Nient'altro che ossa by Brian Panowich

Nient'altro che ossa by Brian Panowich

autore:Brian Panowich [Panowich, Brian]
La lingua: ita
Format: epub
editore: NN Editore
pubblicato: 0101-01-01T00:00:00+00:00


capitolo trentasei

L’interno del furgoncino era completamente vuoto, ridotto alla struttura di metallo spoglia. Niente sedili posteriori. Niente tappezzeria. Nessuno strumento o carico. Nessuna decorazione. Non c’era nemmeno una console centrale in mezzo ai due sedili anatomici anteriori, soltanto un frigorifero portatile fissato alla bell’e meglio al sedile del guidatore con grosse funi elastiche. L’uomo al volante era magro e indossava una maglietta bianca e un gilè nero di pelle con sopra varie toppe, ma Nails non riuscì a distinguerne nessuna al buio. I capelli erano neri e arruffati, la pelle liscia, ma l’elemento più riconoscibile erano senza dubbio i baffi brizzolati, tagliati e modellati con la cera a formare un manubrio. Nails non riusciva a non fissarli. Quei baffi erano un cazzo di capolavoro. L’autista gli porse una mano con anelli d’argento su quasi ogni dito. «Pinkerton Sayles. Ma quasi tutti mi chiamano Pinky».

Nails gli strinse la mano, che gli diede la sensazione di una foglia di lattuga appassita, ma lui non si scompose. «Nails» disse allacciandosi la cintura. Non riusciva a smettere di guardare i peli così ben curati che scendevano dal labbro superiore di Pinky. «Mi ricordi qualcuno».

Pinky gli lanciò un’occhiata di sbieco. «Sì, queste cazzate me le dicono di continuo. Sam Elliott, vero? Per via dei baffi. Non mi dispiace somigliare a una stella del cinema, ma vorrei avere i suoi soldi. Capisci cosa intendo?».

Nails non sapeva chi fosse Sam Elliott. «No» disse. «Somigli al Sam dei cartoni animati».

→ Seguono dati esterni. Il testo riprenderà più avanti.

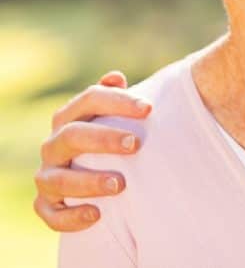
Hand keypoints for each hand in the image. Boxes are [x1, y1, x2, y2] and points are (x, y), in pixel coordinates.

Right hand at [33, 71, 149, 230]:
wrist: (89, 171)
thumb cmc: (108, 138)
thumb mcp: (113, 116)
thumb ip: (115, 97)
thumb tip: (116, 77)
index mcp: (70, 117)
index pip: (89, 100)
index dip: (118, 102)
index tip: (149, 109)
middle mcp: (54, 144)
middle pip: (72, 135)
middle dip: (104, 139)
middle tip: (136, 144)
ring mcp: (47, 175)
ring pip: (58, 179)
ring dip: (89, 182)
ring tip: (120, 185)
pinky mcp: (46, 204)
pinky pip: (50, 213)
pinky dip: (71, 217)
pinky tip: (97, 215)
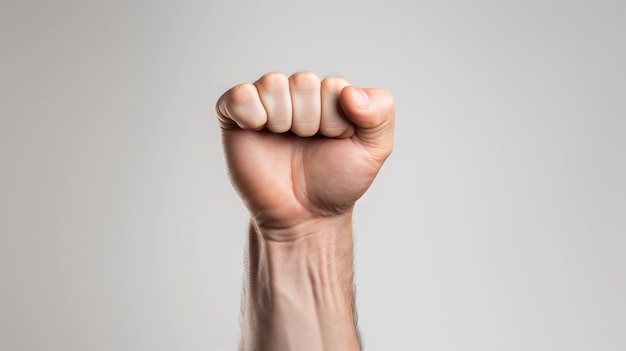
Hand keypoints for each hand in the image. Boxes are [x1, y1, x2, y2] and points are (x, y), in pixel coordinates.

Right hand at [216, 72, 393, 238]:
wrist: (302, 216)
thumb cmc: (335, 182)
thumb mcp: (374, 150)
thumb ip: (381, 112)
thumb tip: (349, 92)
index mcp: (328, 94)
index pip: (333, 86)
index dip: (335, 121)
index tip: (334, 142)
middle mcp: (296, 92)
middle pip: (303, 82)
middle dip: (310, 122)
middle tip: (308, 145)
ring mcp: (265, 101)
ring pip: (273, 84)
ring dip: (283, 120)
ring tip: (285, 140)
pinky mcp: (235, 114)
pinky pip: (240, 95)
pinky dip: (251, 114)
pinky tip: (258, 132)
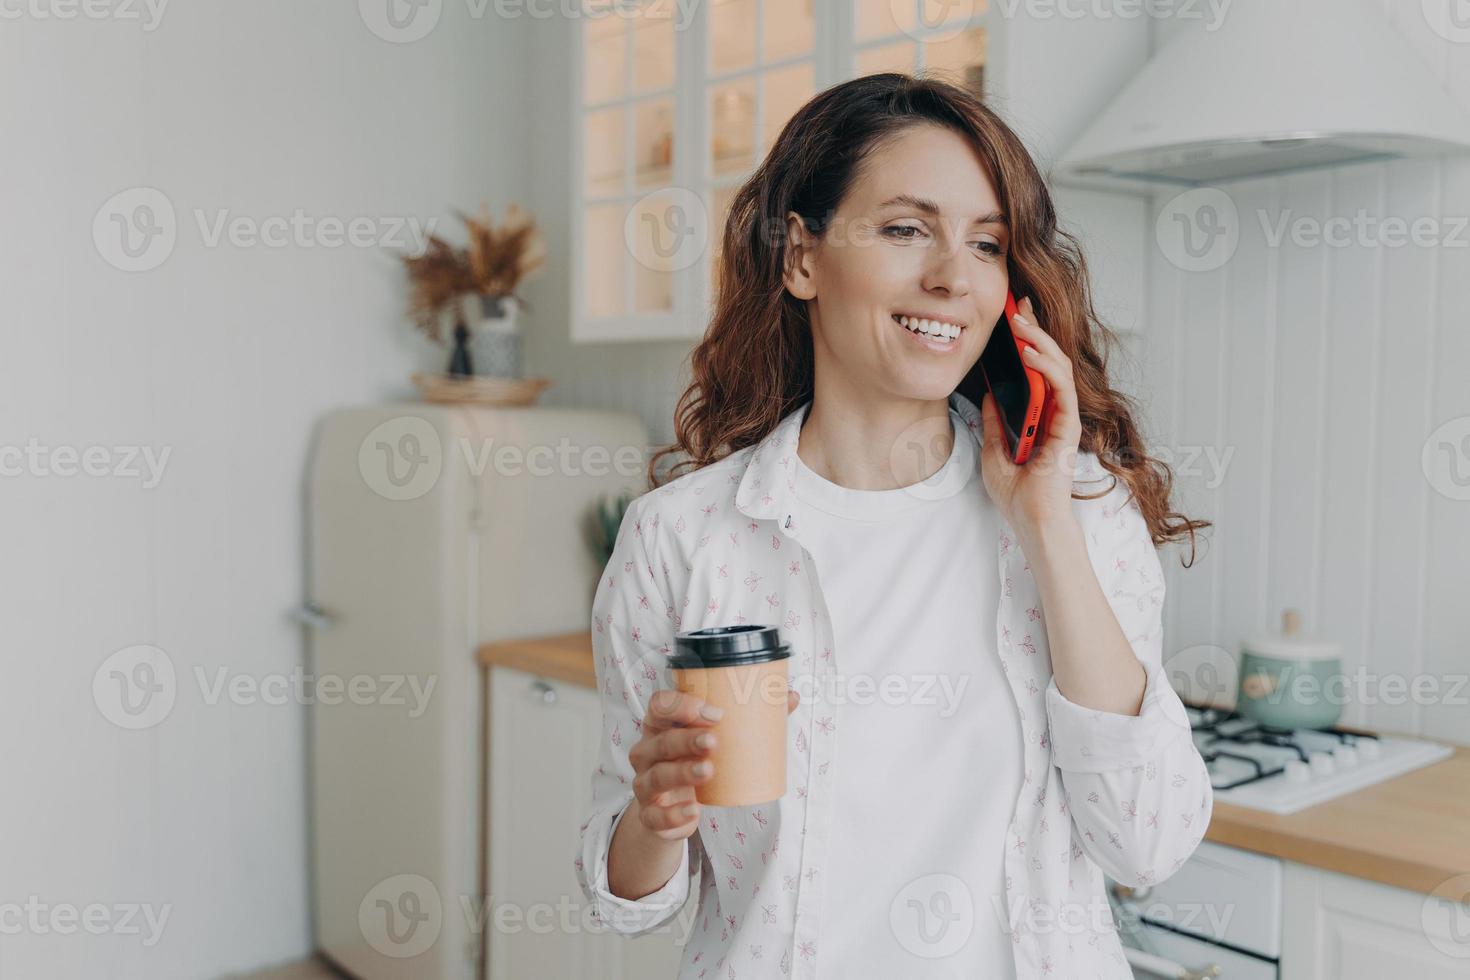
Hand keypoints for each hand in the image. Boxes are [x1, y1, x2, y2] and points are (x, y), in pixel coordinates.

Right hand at [629, 687, 799, 840]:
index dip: (681, 705)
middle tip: (714, 740)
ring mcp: (645, 784)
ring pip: (657, 776)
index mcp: (661, 725)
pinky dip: (673, 814)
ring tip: (709, 770)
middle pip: (661, 741)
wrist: (670, 810)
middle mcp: (647, 752)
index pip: (659, 705)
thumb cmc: (692, 762)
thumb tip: (791, 696)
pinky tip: (692, 810)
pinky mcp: (649, 815)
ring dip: (682, 772)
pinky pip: (655, 816)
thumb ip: (750, 718)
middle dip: (686, 739)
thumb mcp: (713, 739)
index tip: (715, 712)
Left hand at [978, 295, 1083, 533]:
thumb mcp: (993, 449)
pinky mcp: (1069, 425)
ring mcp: (1063, 417)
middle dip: (1033, 329)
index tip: (1012, 316)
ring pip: (1057, 367)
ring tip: (1020, 320)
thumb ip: (995, 421)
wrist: (1030, 519)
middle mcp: (1054, 411)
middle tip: (1017, 305)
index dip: (1025, 341)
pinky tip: (1029, 352)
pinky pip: (1060, 387)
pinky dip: (1046, 366)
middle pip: (1048, 361)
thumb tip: (989, 393)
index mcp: (1038, 414)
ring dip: (1038, 340)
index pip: (1035, 369)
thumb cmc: (1017, 493)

«Il Sam dei cartoni animati?».

«Esatto, Yosemite Sam».

Nails non capì se Pinky lo prendesse come un complimento, ma in ogni caso ci rise su. «Cazzo. Questa non l’avevo mai sentita, ma devo dire che se mi tingessi questi stronzi di rosso gli somiglierei di sicuro».

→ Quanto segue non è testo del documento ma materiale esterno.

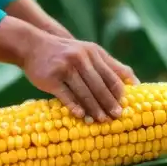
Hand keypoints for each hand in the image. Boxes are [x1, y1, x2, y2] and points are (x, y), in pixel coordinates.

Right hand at [22, 35, 136, 121]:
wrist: (32, 45)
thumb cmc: (65, 52)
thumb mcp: (88, 51)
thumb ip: (109, 64)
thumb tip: (134, 81)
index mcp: (93, 52)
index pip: (111, 75)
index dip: (118, 92)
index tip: (125, 106)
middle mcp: (81, 58)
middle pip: (99, 85)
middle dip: (109, 103)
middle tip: (117, 117)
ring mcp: (65, 67)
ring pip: (84, 92)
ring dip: (95, 108)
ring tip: (101, 120)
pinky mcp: (51, 78)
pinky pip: (66, 95)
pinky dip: (74, 106)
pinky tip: (81, 115)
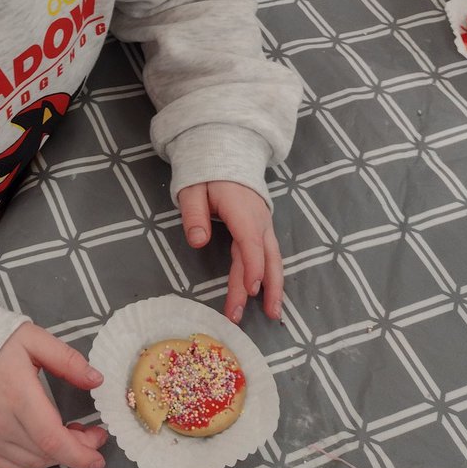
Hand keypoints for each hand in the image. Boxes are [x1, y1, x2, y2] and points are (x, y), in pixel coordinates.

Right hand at [0, 322, 108, 467]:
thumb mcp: (33, 339)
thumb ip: (66, 359)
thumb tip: (97, 380)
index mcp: (18, 397)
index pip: (52, 439)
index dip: (80, 453)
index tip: (100, 454)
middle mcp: (3, 424)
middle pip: (48, 453)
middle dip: (78, 450)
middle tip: (92, 433)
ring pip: (34, 463)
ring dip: (58, 455)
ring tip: (71, 433)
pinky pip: (14, 467)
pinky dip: (35, 461)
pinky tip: (43, 443)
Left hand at [178, 181, 282, 323]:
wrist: (227, 153)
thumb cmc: (208, 173)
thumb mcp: (192, 189)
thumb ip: (194, 214)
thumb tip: (198, 241)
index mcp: (242, 210)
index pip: (250, 242)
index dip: (252, 267)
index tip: (252, 290)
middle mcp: (259, 220)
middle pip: (263, 257)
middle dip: (259, 288)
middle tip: (242, 315)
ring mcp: (264, 225)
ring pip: (273, 259)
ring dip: (274, 287)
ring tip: (273, 315)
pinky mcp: (263, 230)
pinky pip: (270, 255)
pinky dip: (272, 276)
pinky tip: (271, 297)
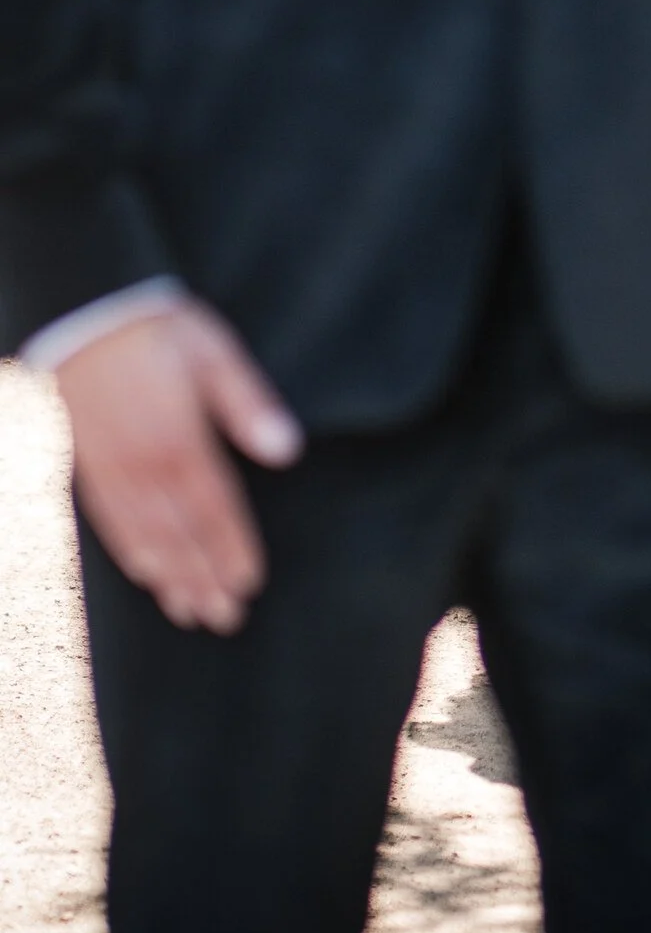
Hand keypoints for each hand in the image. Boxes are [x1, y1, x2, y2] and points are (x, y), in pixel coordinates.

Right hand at [56, 304, 303, 632]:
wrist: (82, 314)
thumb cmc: (157, 328)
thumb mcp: (213, 352)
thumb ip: (248, 404)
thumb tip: (287, 450)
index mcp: (182, 440)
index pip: (215, 510)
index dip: (232, 549)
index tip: (249, 584)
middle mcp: (146, 465)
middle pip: (181, 536)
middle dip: (204, 580)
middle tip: (225, 618)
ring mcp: (113, 469)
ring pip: (145, 537)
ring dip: (170, 578)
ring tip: (191, 612)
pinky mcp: (88, 465)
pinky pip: (110, 522)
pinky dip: (130, 552)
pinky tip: (145, 573)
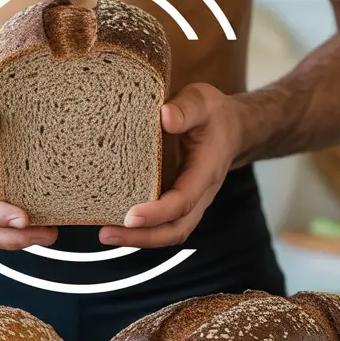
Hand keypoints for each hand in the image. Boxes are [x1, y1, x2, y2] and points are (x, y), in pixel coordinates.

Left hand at [100, 83, 243, 248]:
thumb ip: (187, 108)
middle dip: (143, 237)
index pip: (184, 200)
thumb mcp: (203, 101)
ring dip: (139, 240)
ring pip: (170, 232)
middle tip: (108, 234)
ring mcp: (192, 202)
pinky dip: (141, 231)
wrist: (233, 128)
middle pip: (176, 229)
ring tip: (106, 234)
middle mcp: (201, 193)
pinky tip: (115, 224)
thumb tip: (165, 116)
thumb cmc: (214, 115)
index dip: (158, 212)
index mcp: (206, 170)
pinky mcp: (180, 203)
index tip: (132, 216)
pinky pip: (163, 225)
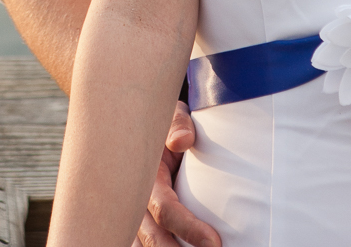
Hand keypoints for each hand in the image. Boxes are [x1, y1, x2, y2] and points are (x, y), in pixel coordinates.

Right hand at [133, 102, 221, 246]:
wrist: (153, 129)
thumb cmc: (170, 126)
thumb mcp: (173, 116)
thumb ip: (178, 124)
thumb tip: (181, 140)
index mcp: (147, 175)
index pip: (165, 209)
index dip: (189, 228)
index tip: (214, 242)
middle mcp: (136, 199)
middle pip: (153, 238)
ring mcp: (136, 216)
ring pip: (144, 246)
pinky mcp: (140, 225)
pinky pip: (142, 245)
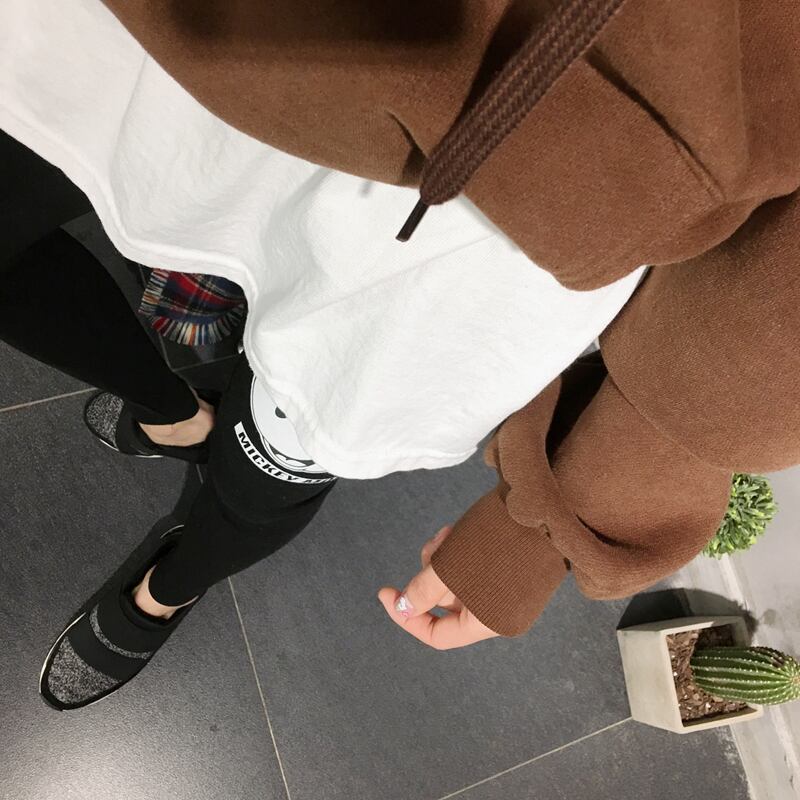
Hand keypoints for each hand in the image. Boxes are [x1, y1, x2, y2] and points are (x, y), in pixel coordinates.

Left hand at [377, 525, 499, 649]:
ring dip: (444, 557)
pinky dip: (459, 553)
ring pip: (455, 581)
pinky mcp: (507, 570)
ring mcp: (503, 591)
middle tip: (435, 546)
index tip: (385, 591)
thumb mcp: (451, 567)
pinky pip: (470, 569)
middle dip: (430, 573)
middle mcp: (496, 613)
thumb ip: (423, 591)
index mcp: (486, 624)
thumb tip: (402, 608)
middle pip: (445, 602)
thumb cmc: (497, 543)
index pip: (438, 635)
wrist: (545, 513)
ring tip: (451, 532)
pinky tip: (461, 531)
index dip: (407, 616)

Da quel momento, percorsero l’interstatale in un silenzio imbarazzato. Poi Pinky prese un’uscita e si fermò a un semaforo rosso.

«Dove andiamo?».

«Al club».

«Quale club?».

«Un bar di proprietà di Oscar».

«Chi è Oscar?».

Pinky era confuso. Quando il semaforo diventò verde, svoltò tutto a destra. «Oscar Wilcombe. L’uomo che ha organizzato questo incontro».

«Giusto. Wilcombe. Il tipo che parla tutto raffinato».

Pinky rise di nuovo. «Sì, è lui».

«Ci sarà anche lui al club?».

«No, queste cazzate le lascia gestire a Bracken e a noialtri».

«Chi è Bracken?».

«Andiamo. Presto lo scoprirai».

Pinky rallentò ed entrò in un parcheggio davanti a un edificio di cemento grigio chiaro, accanto a un piccolo negozio di alcolici con le sbarre di sicurezza alle finestre e alle porte. Dai finestrini del furgoncino, Nails vedeva un’insegna al neon della Miller Lite lampeggiare su una finestra sopra la porta d’ingresso del bar, ma non c’erano altre indicazioni di che tipo di locale potesse essere. Passò lentamente le dita sulla .45 che teneva nella tasca del giubbotto per sentirsi un po’ più al sicuro. Se stava per finire in una sorta di imboscata, aveva almeno la possibilità di combattere. Guardando quel cubo di merda in mezzo al nulla si sentì rassicurato per aver lasciato Dallas al motel. Tutta quella situazione gli puzzava.

C’erano tre motociclette nero opaco parcheggiate fuori dal bar, accanto a qualche altra macchina.